He laughed very quietly, and as though to make his own words good he put up the shutters on the only window the miserable den of a place possessed. We were in a kind of twilight now, in a miserably furnished shanty, with the paper peeling off the walls and the fire-grate all rusted and the very boards broken beneath our feet. And I believed he had a pistol in his pocket, and that he would use it if I so much as lifted my hand.

"Oh," says he presently, and in a mocking tone which ran down my back like cold water from a spout. "Oh, you're a brave boy, Britten, and when you spread yourself about the tecs, I like you. Now, see here, did I try to murder that girl or did I not? Fair question and fair answer. Am I the man the police are looking for, or is it another?"

I answered him straight out.

"The pair of you are in it.
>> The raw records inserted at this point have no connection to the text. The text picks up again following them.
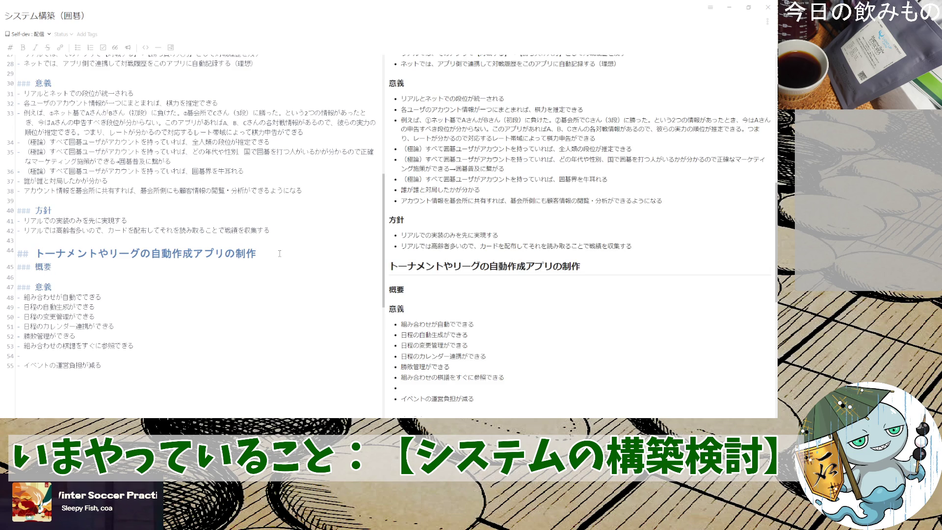
pyautogui.write('-')
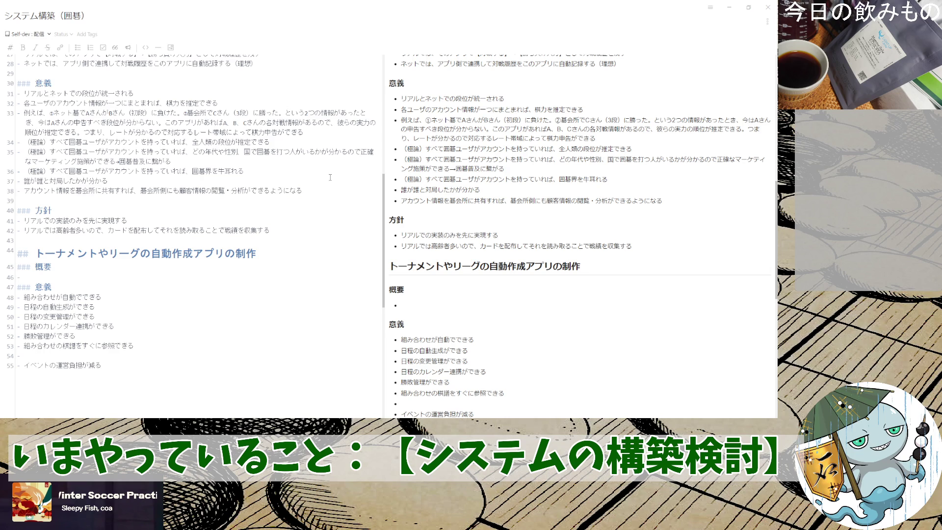
pyautogui.write('ユーザ')
pyautogui.press('BackSpace')
pyautogui.press('BackSpace')
pyautogui.press('BackSpace')
pyautogui.write('ユーザが')
pyautogui.write('pureiya-ichiran')
pyautogui.press('space')
pyautogui.write('wonyuuryoiku')
pyautogui.press('space')
pyautogui.press('Return')
pyautogui.press('BackSpace')
pyautogui.press('BackSpace')
pyautogui.press('BackSpace')
pyautogui.press('BackSpace')
pyautogui.press('BackSpace')
pyautogui.press('BackSpace')
pyautogui.write('nyuuryokusuruto')
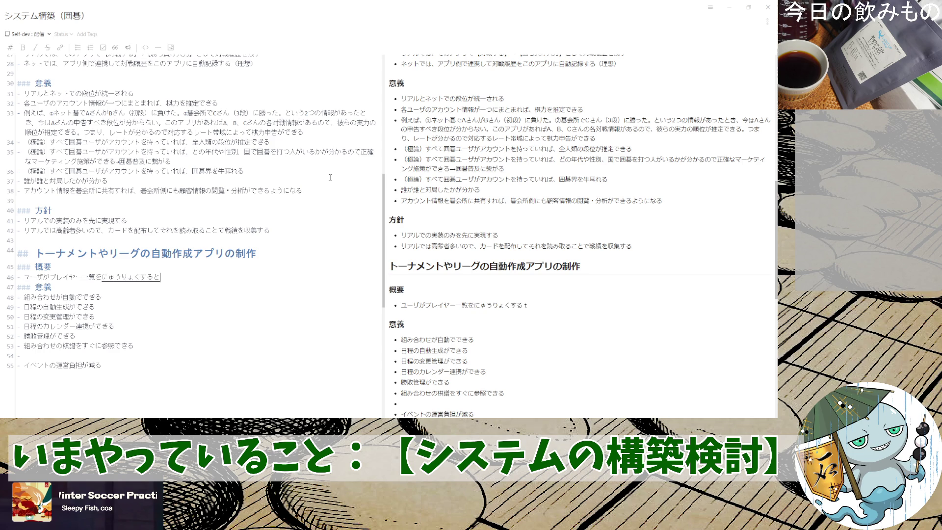
pyautogui.press('space')
pyautogui.press('Return')
pyautogui.write('自動で')
pyautogui.write('とー')
pyautogui.write('なめんとすい')
# - Finish the bullet as 'トーナメント…作成できる'
pyautogui.press('space')
pyautogui.press('BackSpace')
pyautogui.press('Return')
pyautogui.write('がつくせい')
pyautogui.press('space')
pyautogui.write('できる')
pyautogui.press('Return')
pyautogui.write('[')
# - Duplicate the bullet and change the copy to say リーグ表 instead of トーナメント
pyautogui.press('shift+Up')
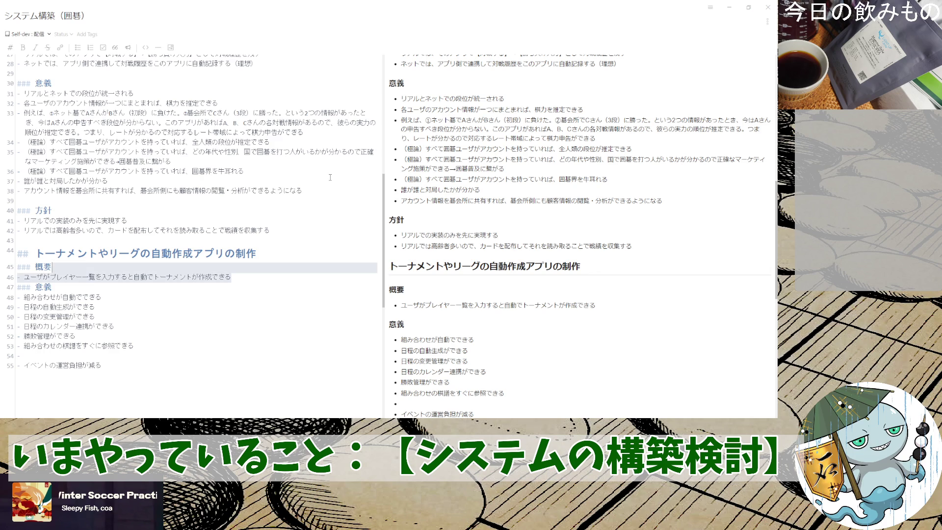
pyautogui.press('ctrl+c')
pyautogui.press('Right')
pyautogui.press('ctrl+v')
You know that well enough—and the reward is five hundred, to say nothing of what the police are offering."

"You mean to have that reward, Britten."

"If I can get it fairly, yes."

"As good as to say you'll walk straight out of here and give me up?"

"Unless you can tell me you didn't do it."

He swung round on his heel and looked at me as savage as a devil out of hell.

"I did it, Britten—Barney, my mate, had nothing to do with it. Didn't you see him sweat the night you picked us up? Barney's a tender-foot at this game; he'll never cut a figure in the 'Calendar,' why, not if he lives to be a chimpanzee in the human menagerie. Barney ought to be holding forth in the tabernacle round the corner. Him do it—why, he couldn't kill a calf."